[What is expected]:
Your answer must consist only of the lines from the start of the entries through the line that holds "right knee: (154, 406)", copied exactly, with no pictures.

Records contained in a dataset:
- - - - - - -

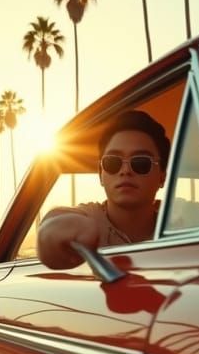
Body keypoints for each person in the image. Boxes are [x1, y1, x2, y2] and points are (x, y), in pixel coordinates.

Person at [37, 109, 171, 269]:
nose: (125, 171)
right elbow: (54, 222)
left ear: (162, 176)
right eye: (113, 162)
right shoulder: (88, 220)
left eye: (141, 162)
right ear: (101, 174)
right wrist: (54, 230)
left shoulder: (178, 225)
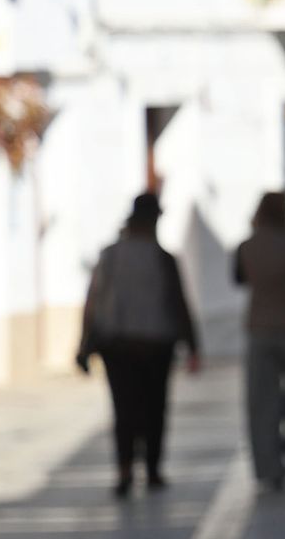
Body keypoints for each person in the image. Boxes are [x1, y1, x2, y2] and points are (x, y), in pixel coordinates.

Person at [77, 192, 201, 498]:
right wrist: (193, 344)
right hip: (154, 344)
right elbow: (178, 303)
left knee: (124, 408)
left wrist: (83, 345)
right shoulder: (161, 257)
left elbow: (93, 302)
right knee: (154, 406)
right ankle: (152, 468)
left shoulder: (111, 255)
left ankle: (125, 468)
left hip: (119, 344)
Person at [234, 191, 285, 490]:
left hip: (260, 329)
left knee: (261, 400)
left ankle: (269, 466)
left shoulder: (247, 246)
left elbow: (240, 279)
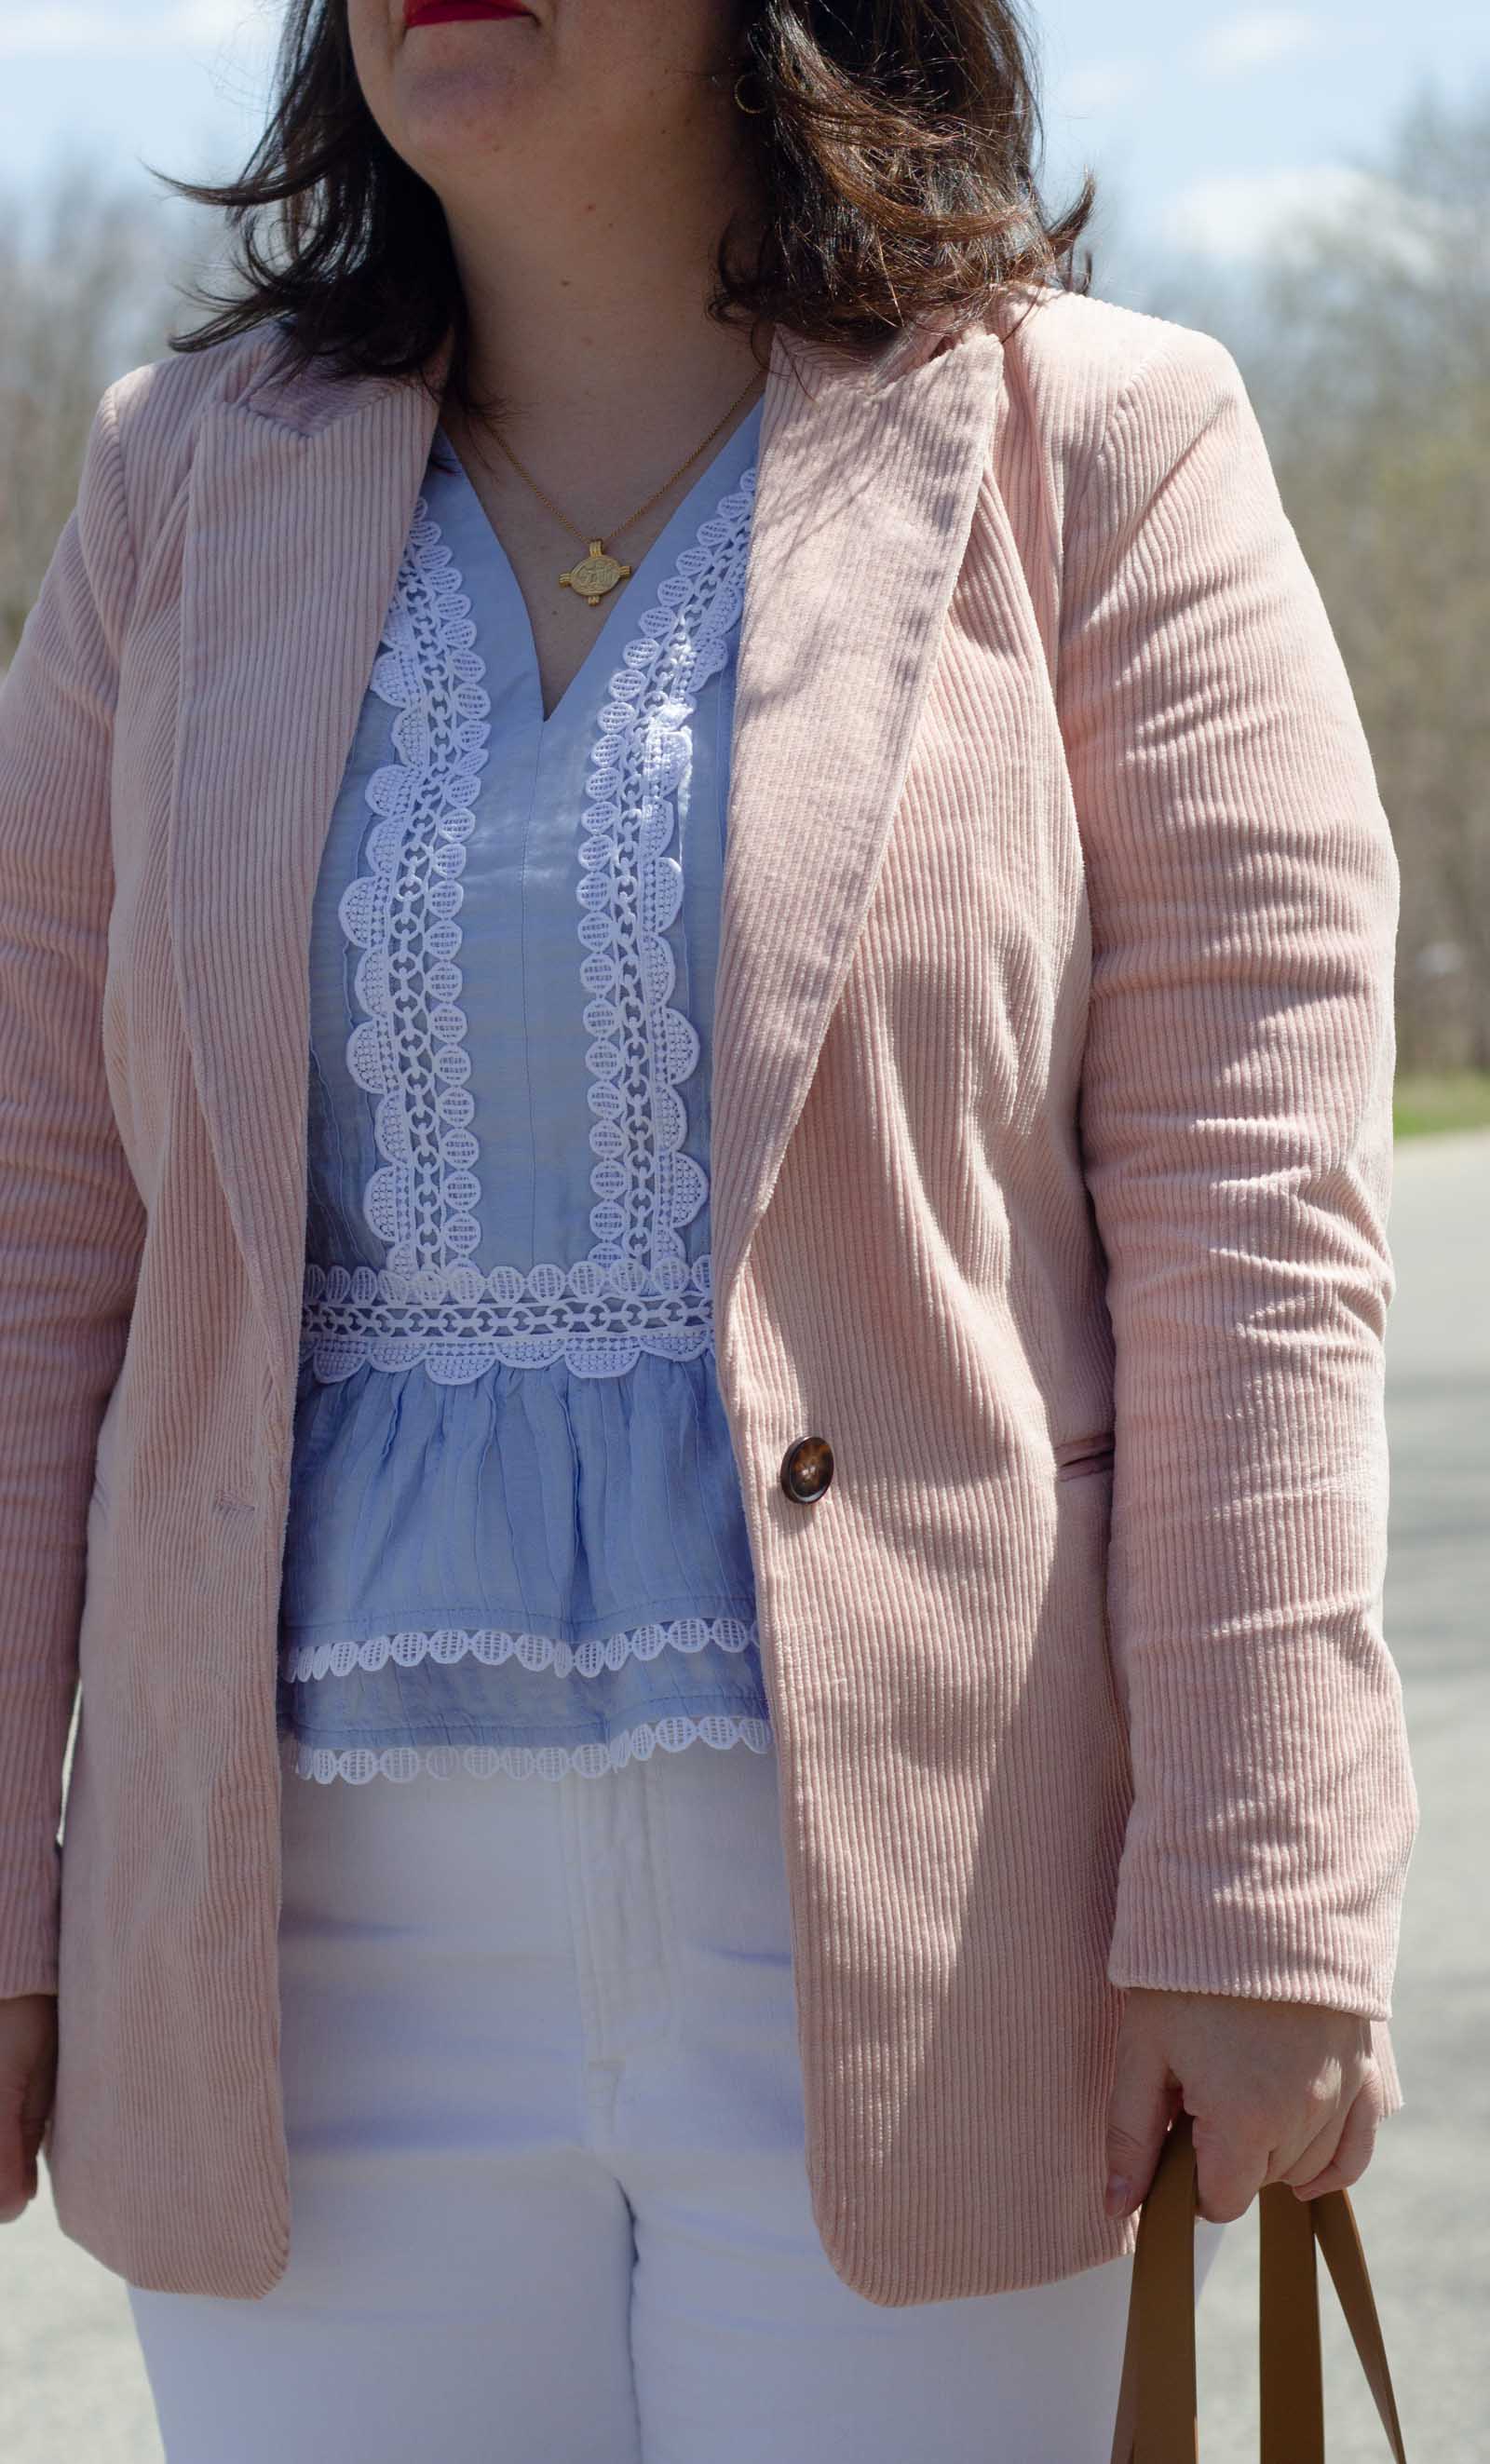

- - - - - - -

[Your solution]:
Body keypoints for each person in the image. Boxes are [x1, y1, x2, y2] and points are (x, y), in pixel coordinates.

Person at [37, 109, 171, 269]:
nose: (125, 171)
right elbow: (54, 222)
left ear: (162, 176)
right eye: (113, 162)
right shoulder: (88, 220)
left eye: (141, 162)
right ear: (101, 174)
right wrist: (54, 230)
left shoulder: (178, 225)
Body keypoints for each person in the image. Boxes are [x1, y1, x2, y2] and points are (x, y), in pixel coordinates.

Person at [77, 192, 201, 498]:
right wrist: (193, 344)
right hip: (154, 344)
right elbow: (178, 303)
left knee: (124, 408)
left wrist: (83, 345)
right shoulder: (161, 257)
left elbow: (93, 302)
right knee: (154, 406)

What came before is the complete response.